The number of species of butterfly identified during the ten week period were very similar; 17 in 2017 and 15 in 2018. The most voluminous species for 2017 was the Meadow Brown and Ringlet. This remains the case in 2018 for the Meadow Brown but is no longer the case for the Ringlet (see note* below). Interestingly, however, there have been noticeable changes in the actual numbers recorded for each species.

Speckled Wood. Photo by Steve Turner

Speckled Wood. Photo by Steve Turner

Significant gains in numbers have been recorded in 2018 for certain species of butterflies:

Large White: 2017 – 38 / 2018- 139
Small White: 2017 – 16 / 2018 – 49
Common Blue: 2017 – 8 / 2018 – 22
Meadow Brown: 2017 – 327 / 2018 – 435

In contrast, these gains have been offset by some notable losses in 2018:

Small Skipper: 2017 – 29 / 2018 – 1
Ringlet*: 2017 – 148 / 2018 – 26
Marbled White: 2017 – 5 / 2018 – 0

There have also been fewer Small Tortoiseshell, Peacock and Painted Lady sightings so far in 2018.

Some conclusions

The reasons for the increase in the numbers of some species recorded and the decline in others are as yet unclear. There is some speculation that the unusually cold spring may have impacted on the hibernation periods of caterpillars and in turn the butterfly chrysalis stage but as yet I’m not aware of any clearly evidenced reasons for these changes. More information may be available by the end of the season in October when a more detailed analysis may be possible. I may get some more information from Butterfly Conservation in due course.

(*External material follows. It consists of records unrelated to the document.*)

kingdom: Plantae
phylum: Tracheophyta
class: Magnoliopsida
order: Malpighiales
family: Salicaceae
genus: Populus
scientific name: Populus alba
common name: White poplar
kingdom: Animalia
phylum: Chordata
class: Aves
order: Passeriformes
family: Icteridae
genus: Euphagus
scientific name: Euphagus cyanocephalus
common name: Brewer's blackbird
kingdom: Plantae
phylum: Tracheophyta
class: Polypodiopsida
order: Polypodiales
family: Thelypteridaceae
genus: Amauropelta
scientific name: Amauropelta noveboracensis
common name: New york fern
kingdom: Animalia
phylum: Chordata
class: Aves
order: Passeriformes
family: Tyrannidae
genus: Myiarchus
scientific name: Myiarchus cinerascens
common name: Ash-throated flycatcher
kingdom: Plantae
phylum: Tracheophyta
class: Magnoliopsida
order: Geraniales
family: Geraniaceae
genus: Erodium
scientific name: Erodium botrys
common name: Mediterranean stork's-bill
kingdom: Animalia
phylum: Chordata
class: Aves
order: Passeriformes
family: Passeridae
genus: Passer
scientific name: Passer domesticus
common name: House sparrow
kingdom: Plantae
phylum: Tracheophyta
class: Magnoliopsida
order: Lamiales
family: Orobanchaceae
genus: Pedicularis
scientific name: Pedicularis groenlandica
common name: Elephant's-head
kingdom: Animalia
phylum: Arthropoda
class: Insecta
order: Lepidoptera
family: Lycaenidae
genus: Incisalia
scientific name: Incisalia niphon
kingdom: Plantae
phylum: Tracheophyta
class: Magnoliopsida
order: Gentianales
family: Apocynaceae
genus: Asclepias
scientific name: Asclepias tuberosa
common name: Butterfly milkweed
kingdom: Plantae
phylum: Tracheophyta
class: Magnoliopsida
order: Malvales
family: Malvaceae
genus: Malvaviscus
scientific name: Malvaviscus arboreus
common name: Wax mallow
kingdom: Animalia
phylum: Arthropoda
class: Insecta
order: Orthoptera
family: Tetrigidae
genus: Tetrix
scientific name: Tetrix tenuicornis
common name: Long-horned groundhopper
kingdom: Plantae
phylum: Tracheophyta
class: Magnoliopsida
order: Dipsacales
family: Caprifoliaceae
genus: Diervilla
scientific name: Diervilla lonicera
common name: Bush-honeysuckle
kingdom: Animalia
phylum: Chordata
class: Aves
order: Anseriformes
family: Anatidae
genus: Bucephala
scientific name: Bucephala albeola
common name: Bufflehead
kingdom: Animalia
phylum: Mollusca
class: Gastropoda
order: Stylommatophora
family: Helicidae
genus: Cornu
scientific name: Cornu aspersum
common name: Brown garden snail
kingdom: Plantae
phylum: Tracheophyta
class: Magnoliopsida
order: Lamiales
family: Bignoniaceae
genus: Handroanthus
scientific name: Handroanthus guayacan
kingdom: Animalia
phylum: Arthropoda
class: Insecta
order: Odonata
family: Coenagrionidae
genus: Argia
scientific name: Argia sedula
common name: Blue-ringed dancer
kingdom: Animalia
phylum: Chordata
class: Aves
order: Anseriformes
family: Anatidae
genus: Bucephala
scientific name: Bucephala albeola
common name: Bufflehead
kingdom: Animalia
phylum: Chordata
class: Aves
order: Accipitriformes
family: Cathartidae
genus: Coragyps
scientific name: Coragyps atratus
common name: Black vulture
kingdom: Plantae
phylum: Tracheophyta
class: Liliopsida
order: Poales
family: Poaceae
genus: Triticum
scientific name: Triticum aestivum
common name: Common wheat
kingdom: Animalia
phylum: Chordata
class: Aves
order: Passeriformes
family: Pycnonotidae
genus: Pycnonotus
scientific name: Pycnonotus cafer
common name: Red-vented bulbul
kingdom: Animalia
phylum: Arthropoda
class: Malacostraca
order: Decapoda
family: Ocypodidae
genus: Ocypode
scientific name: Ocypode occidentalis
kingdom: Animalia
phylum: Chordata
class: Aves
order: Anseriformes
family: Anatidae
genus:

These totals continue to be distributed across transects in a very uneven way – the largest numbers (2018 analysis pending – over 90% during the 2017 June-Sept period) were recorded along the field margins and the track dissecting the field. Very few (2018 analysis pending – less than 7% during the 2017 June-Sept season) were found along the rows of recently planted trees. Butterflies recorded in these locations continue to appear to be ‘in transit’ rather than to be feeding specifically along and within the tree belts.

It was noticeable that in 2017 butterflies were not particularly attracted to the flowering clover in the broad agricultural strips. This appears to be less the case in 2018, when numerous butterflies of varied species (but particularly the Meadow Brown) were seen to be feeding on the clover crop. These flowers continue to remain hugely attractive to a vast number and type of bees and a variety of moths (including the Silver Y moth) once again shelter within the clover foliage.

The clover crop continues to be particularly invasive, both within the individual tree belts and the wildflower habitats of the field margins. This may have implications for food sources for butterflies in subsequent years. The suggestion still applies that it may be mutually beneficial, both in terms of the future productivity of the fruit trees and the improvement of the butterfly feeding habitat, to consider under-planting a mix of wildflowers to attract pollinators. This would probably have resource and maintenance implications for the various agro-forestry partners.